> **What to produce**:
Can you rewrite the paragraph of the sleep article below that begins "Sleep can also assist with weight loss" as a short list that keeps its main facts?

** Text for analysis follows **

|LIFESTYLE NEWS - Getting a good night's sleep is one of the best things you can do for yourself. But for many who live a modern lifestyle, sleep can be one of the most difficult things to come by. Fortunately, with a bit of effort and discipline, most sleep woes can be relieved. |
According to Graham Anderson, principal officer of Profmed, if you aren't getting more than seven hours' sleep a night, your risk factors for many different diseases like heart disease or cancer increase. This is an important fact to be aware of because many people think that the effects of sleep loss are short term - you'll feel tired for a while, but when you catch up, you'll start to feel better.
Sleep can also assist with weight loss. A study by the Care Western University in the United States revealed that women who had less than five hours of sleep a night had a higher risk of obesity. This is because sleep has a direct effect on the hormones that communicate hunger and fullness.
In addition, sleep lowers stress, bolsters your memory, makes you more alert, reduces inflammation, reduces depression and gives the body the time it needs to repair itself and heal illness.
With these benefits, it's incredible that we're not all grabbing 40 winks whenever we can.
Anderson gives a couple of tips to improve your night's rest:
Reduce your caffeine intake. As a simple test, reduce your caffeine intake to a couple of cups in the early part of the day, and assess whether this makes a difference to your nights. Certain medications also have a stimulating effect.
Go to bed at the same time, every night; wake up at the same time every morning. Your body does have an internal clock and it needs to know that at a certain time, sleep starts and that when you've had enough, it ends.
Teach your body the difference between day and night. Try to get as much bright, natural light as possible in the day, and boost melatonin production at night by using dim lighting and not reading from a backlit device like an iPad or computer before bed.
Create a bedtime routine. Keep your room cool, turn your lights down, make your bed comfortable, and allow yourself to unwind a little with a warm bath, a quiet read or gentle meditation before you turn in.
Manage your napping schedule. If you are overtired or have lost sleep, rather nap in the afternoon than sleeping later in the morning. This means you don't disrupt your natural sleeping and waking cycle, but still pays back your sleep debt. But be wary of napping for its own sake, especially if you are suffering from insomnia.
Avoid sleep triggers during awake time. If you find that you get tired after meal times or in front of the television, even if you are getting enough sleep, try to engage in a stimulating activity to wake yourself up. Early sleep or extra napping can often rob you of a good sleep in the early hours of the morning.
Avoid liquids before bed.
Snack if you need to. Test out a few different bed-time snacks to see what works for you - some good suggestions are bananas, yoghurt or cereal.
Give up smoking. Nicotine is a stimulant. It disrupts sleep.
Get your head right. If stress or anxiety are keeping you awake, take steps to improve your situation. It can help to keep a notepad next to your bed to make note of anything that occurs to you at bedtime or even in the middle of the night.
Finally, see your doctor if you really have tried all of these approaches with no success.

** End of Text for analysis **
** Data excerpts follows **

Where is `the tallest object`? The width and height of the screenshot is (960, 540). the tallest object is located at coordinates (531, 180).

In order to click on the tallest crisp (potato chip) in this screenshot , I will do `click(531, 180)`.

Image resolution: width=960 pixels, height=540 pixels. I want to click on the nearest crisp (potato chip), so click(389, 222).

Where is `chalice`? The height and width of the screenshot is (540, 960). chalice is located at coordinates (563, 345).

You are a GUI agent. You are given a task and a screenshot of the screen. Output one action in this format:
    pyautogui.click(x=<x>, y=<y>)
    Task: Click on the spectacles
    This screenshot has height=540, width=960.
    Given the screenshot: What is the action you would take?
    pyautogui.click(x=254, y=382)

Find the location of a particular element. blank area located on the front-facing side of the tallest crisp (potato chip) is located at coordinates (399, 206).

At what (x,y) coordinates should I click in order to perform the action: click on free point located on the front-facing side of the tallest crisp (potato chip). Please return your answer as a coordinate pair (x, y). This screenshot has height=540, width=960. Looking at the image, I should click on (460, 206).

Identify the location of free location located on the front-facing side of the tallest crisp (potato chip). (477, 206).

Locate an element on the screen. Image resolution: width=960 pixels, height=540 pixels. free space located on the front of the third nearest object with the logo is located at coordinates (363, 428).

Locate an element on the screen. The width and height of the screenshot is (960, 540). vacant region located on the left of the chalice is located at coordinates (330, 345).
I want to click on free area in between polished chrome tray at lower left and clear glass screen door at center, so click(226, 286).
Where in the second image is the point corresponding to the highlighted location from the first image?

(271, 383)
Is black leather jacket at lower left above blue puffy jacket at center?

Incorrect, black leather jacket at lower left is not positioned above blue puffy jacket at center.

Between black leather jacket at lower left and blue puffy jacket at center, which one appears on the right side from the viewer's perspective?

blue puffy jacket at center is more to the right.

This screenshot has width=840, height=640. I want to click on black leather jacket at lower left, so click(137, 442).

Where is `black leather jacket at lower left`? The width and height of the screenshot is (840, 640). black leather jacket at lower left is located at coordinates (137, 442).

** End of Data excerpts **

> **Result for this exercise**:
- Sleep can help with weight loss.
- A Care Western University study in the United States found that women who slept less than five hours a night had a higher risk of obesity.
- This is because sleep directly affects the hormones that signal hunger and fullness.